“People Cannot Stand Too Much Reality”

[ The Long Emergency back cover photo ]

James Howard Kunstler put that Carl Jung quote in the opening sentence of The Long Emergency, a copy of which I just bought on this first day of 2009. The book has gotten wide exposure since it was published in 2005, but in most “serious” intellectual circles, the post-petroleum scenarios Kunstler predicts tend to be dismissed as way over the top.

That has also been my inclination, but as the years pass, I’m getting the sinking feeling that he may be more on target than most of us would like to believe. And so I’ll read the damn book. Probably.

One corollary to “people cannot stand too much reality” is this: “people are drama queens.” Everyone loves a good doomsday scenario. The potential for imminent radical change brings passion to otherwise mundane lives.

Hence the Kunstler conundrum: is he just a talented drama queen appealing to lots of other drama queens, or are those who dismiss him simply in deep, self-destructive denial about the troublesome reality he describes?

And if you’re jonesin’ for the latest dose of reality according to Kunstler, read his relentlessly bleak Forecast for 2009. Right up front, he alludes to the source of resistance to his views:

“Since the change [The Long Emergency] proposes is so severe, it naturally generates exactly the kind of cognitive dissonance that paradoxically reinforces the Status Quo view, especially the deep wishes associated with saving all the familiar, comfortable trappings of life as we have known it.”

So on this New Year’s Day, that day of the year when we’re most inclined to stretch our minds both backward and forward in time, I ask: What next?

A painful long emergency, or a relatively smooth adaptation? Climate catastrophe or minor disruption? The worst economic crisis of the country’s history, or just a more-severe-than-average downturn in the typical business cycle? Collapse of a culture, or a door opening to a more highly evolved way of life?

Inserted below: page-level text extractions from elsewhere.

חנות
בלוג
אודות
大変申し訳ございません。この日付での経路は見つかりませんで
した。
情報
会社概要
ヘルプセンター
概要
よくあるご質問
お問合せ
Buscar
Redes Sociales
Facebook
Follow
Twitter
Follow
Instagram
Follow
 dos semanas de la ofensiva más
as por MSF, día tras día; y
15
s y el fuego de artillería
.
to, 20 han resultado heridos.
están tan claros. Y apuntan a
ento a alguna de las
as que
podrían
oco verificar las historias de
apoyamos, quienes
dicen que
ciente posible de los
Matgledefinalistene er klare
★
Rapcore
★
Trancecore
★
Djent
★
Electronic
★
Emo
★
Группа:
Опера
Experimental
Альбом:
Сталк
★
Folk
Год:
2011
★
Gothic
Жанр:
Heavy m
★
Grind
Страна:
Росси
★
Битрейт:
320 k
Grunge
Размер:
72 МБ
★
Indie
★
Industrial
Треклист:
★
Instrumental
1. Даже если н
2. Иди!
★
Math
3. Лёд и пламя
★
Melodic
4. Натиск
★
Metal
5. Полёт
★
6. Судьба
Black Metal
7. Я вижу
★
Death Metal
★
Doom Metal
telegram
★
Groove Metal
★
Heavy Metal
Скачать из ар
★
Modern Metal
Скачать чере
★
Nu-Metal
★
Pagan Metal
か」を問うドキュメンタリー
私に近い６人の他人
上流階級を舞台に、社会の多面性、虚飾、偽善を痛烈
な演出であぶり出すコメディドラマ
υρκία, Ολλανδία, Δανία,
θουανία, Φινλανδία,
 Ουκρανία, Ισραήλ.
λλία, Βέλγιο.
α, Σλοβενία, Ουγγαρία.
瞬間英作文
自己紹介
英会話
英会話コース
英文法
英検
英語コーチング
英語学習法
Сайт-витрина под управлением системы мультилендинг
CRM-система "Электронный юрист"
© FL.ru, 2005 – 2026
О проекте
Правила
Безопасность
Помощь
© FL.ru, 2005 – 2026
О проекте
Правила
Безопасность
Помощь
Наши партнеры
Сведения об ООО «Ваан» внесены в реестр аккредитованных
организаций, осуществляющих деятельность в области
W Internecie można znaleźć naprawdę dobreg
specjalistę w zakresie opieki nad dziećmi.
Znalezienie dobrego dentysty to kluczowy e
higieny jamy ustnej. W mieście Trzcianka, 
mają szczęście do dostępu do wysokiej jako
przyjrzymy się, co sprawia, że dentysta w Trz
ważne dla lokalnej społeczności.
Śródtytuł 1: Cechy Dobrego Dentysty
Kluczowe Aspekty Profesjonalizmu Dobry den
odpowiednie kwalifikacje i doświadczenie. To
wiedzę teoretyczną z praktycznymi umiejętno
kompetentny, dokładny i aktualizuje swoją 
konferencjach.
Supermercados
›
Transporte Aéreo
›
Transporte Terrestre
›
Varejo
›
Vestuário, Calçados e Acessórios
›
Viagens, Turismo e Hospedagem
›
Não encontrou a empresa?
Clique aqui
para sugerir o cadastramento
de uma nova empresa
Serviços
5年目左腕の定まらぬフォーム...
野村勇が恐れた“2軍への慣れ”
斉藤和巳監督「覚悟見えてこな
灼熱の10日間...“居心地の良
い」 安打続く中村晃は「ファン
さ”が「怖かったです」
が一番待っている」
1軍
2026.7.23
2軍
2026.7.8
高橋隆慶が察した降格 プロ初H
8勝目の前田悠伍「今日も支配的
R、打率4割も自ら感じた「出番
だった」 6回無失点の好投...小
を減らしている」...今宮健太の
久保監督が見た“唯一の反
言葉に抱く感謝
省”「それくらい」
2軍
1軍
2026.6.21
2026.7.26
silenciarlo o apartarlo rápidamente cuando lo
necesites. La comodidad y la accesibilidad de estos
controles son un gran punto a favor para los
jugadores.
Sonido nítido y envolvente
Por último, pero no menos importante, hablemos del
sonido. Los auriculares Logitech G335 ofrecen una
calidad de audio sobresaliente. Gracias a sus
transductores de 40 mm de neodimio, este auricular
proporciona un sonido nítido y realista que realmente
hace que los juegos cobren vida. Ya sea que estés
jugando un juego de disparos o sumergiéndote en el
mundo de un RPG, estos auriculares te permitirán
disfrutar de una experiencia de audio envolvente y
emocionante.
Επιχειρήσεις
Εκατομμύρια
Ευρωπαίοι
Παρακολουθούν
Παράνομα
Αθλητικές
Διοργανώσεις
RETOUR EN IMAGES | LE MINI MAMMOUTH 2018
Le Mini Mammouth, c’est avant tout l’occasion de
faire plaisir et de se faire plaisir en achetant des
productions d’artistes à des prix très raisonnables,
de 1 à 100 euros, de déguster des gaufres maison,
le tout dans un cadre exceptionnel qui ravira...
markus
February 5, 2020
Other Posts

It’s hard to imagine how anyone who’s paying attention couldn’t be imbued with the intuition that massive change is in the air. But we are handicapped by our temporal blinders — it’s nigh impossible to put the current situation in accurate historical perspective when you’re living in it.

And here comes 2009…

UPDATE:  Check out the eminently amiable Roger Ebert going off like he just drank a pitcher or two of Long Emergency Kool-Aid (via SLOG).

9 Responses to ““People Cannot Stand Too Much Reality””

  1. Matt the Engineer

    We live in a world where the simple problem of allowing banks to make bad loans has torn our prosperous economy down to recession levels. Imagine the impacts on this fragile economic system when we lose cheap oil – the transportation lubricant of the entire world.

    The next decade or two will certainly be an interesting time to be alive.

  2. Sivalinga

    Time present and time past
    Are both perhaps present in time future,
    And time future contained in time past.
    If all time is eternally present
    All time is unredeemable.
    What might have been is an abstraction
    Remaining a perpetual possibility
    Only in a world of speculation.
    What might have been and what has been
    Point to one end, which is always present.
    Footfalls echo in the memory
    Down the passage which we did not take
    Towards the door we never opened
    Into the rose-garden. My words echo
    Thus, in your mind.
    But to what purpose
    Disturbing the dust on a bowl of rose-leaves
    I do not know.
    Other echoes
    Inhabit the garden. Shall we follow?
    Quick, said the bird, find them, find them,
    Round the corner. Through the first gate,
    Into our first world, shall we follow
    The deception of the thrush? Into our first world.
    There they were, dignified, invisible,
    Moving without pressure, over the dead leaves,
    In the autumn heat, through the vibrant air,
    And the bird called, in response to
    The unheard music hidden in the shrubbery,
    And the unseen eyebeam crossed, for the roses
    Had the look of flowers that are looked at.
    There they were as our guests, accepted and accepting.
    So we moved, and they, in a formal pattern,
    Along the empty alley, into the box circle,
    To look down into the drained pool.
    Dry the pool, dry concrete, brown edged,
    And the pool was filled with water out of sunlight,
    And the lotus rose, quietly, quietly,
    The surface glittered out of heart of light,
    And they were behind us, reflected in the pool.
    Then a cloud passed, and the pool was empty.
    Go, said the bird, for the leaves were full of children,
    Hidden excitedly, containing laughter.
    Go, go, go, said the bird: human kind
    Cannot bear very much reality.
    Time past and time future
    What might have been and what has been
    Point to one end, which is always present.

    ~ from ‘BURNT NORTON’
    (the first of the ‘Four Quartets’)
    by T.S. Eliot

  3. tres_arboles

    Just read the Ebert thing. Interesting commentary considering it comes from a movie critic. Who knew he was such a commentator? I didn’t. Thanks for the link, Dan.

  4. Matt the Engineer

    Wow. I never knew that Ebert rocks. Were there not 437 comments I might join in. But wait – he actually responds to hundreds of them.